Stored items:
++++++++
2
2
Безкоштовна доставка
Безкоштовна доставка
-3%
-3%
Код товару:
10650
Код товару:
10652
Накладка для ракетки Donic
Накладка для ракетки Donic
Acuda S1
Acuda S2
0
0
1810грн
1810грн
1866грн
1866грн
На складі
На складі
++++++++
TASK ITEM: Every record must appear in the answer exactly as written.

ANSWER SECTION:
2
2
Безкоштовна доставка
Безкоштовна доставка
-3%
-3%
Код товару:
10650
Код товару:
10652
Накладка для ракетки Donic
Накладка для ракетки Donic
Acuda S1
Acuda S2
0
0
1810грн
1810грн
1866грн
1866грн
На складі
На складі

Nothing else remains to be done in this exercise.